**Task prompt:** From the excerpt on the coupled equations below, list every equation number that stands in parentheses on a line of its own.

**Document section:**
*****
The exact solution is [47, 48]

\begin{aligned}& Y(\xi ,t)=a_{0}{ \bigl(1-\tanh \bigl(A(\xi -2At)\bigr) \bigr)}, \end{aligned}
(53)
\begin{aligned}& Z(\xi ,t)=a_{0}{ \biggl({ \biggl(\frac{2\beta -1}{2\alpha -1} \biggr)}- \tanh \bigl(A(\xi -2At)\bigr) \biggr)}, \end{aligned}
(54)

where $$a_{o}$$ is an arbitrary constant, and $$A=\frac{1}{2}a_{0} (\frac{4\alpha \beta -1}{2\alpha -1} )$$. The initial and boundary conditions are extracted from the exact solution. The numerical solution was computed for different values of α, β, and $$T=0.5, 1$$ in the domain $$[-10, 10]$$ with $$a_{0}=0.05$$ and $$dt=0.001$$. For comparison, the error norms were computed and shown in Table 10. The stability of the scheme was discussed in terms of the spectral radius shown in the table. From the table it is clear that the proposed scheme is stable and produces better results even in large domains. The solution profile of Y and Z for $$T=1$$ is plotted in Fig. 3. From the figure we can easily notice the betterment of the proposed technique.

### Example 6

In this example, we consider one-dimensional Eq. (7) with $$\mu =-1$$, $$\nu =-2$$, $$\gamma =0$$, and $$\alpha =\beta =1$$ which leads to

\begin{aligned}& Y_{t}-Y_{\xi \xi }-2YY_{\xi }+(YZ)_{\xi }=0, \end{aligned}
(55)
\begin{aligned}& Z_{t}-Z_{\xi \xi }-2ZZ_{\xi }+(ZY)_{\xi }=0, \end{aligned}
(56)

with exact solution [22]

\begin{aligned}& Y(\xi ,t)=e^{-t}\sin (\xi ), \end{aligned}
(57)
\begin{aligned}& Z(\xi ,t)=e^{-t}\sin (\xi ). \end{aligned}
(58)
*****
**Provided material:**
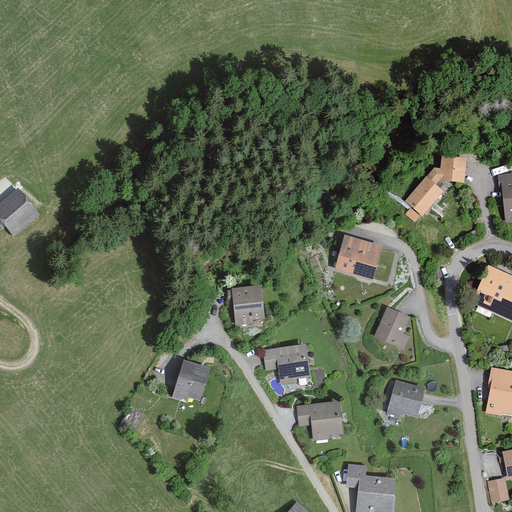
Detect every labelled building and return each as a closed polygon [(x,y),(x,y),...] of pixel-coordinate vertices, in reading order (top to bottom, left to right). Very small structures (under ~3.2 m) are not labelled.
[(435,187),(439,182),(463,185),(465,161),(441,159),(440,171),(432,170),(404,204),(411,210),(405,216),(414,224),(420,217),(422,219),(443,194),(435,187)] [(511,175),(496,177),(497,190),(500,190),(503,224),(511,223),(511,175)] [(36,218),(13,192),(0,203),(0,225),(12,239),(36,218)] [(370,284),(380,250),(343,239),(333,274),(370,284)] [(429,270),(433,284),(443,281),(439,267),(429,270)] [(511,280),(486,269),(470,305),(511,322),(511,280)] [(231,292),(235,328),(255,326),(255,322),(262,321),(258,289),(231,292)] [(403,336),(410,320),(386,310),(373,340),(402,353),(408,339),(403,336)] [(308,380),(304,347),(261,352),(264,372),(277,371),(279,386),(297,384),(297,381),(308,380)] [(207,370),(180,364),(171,401),(187,405),(189,400),(199,403),(207,370)] [(511,374),(489,370),(485,389),(489,389),(483,415),(500,419),(501,415),(511,417),(511,374)] [(417,420),(424,391),(394,383),(386,417),(401,421),(402,416),(417,420)] [(340,437),(337,404),(296,408),(297,429),(309,428),(310,442),(329,441),(329,438),(340,437)] [(511,453),(502,455),(508,483),(511,482),(511,453)] [(364,479),(365,468),(347,466),(345,490),(356,491),(354,511),(389,511),(392,482),(364,479)] [(507,502),(503,481),(487,484),(490,505),(507,502)]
*****
**Response:** (53), (54), (55), (56), (57), (58)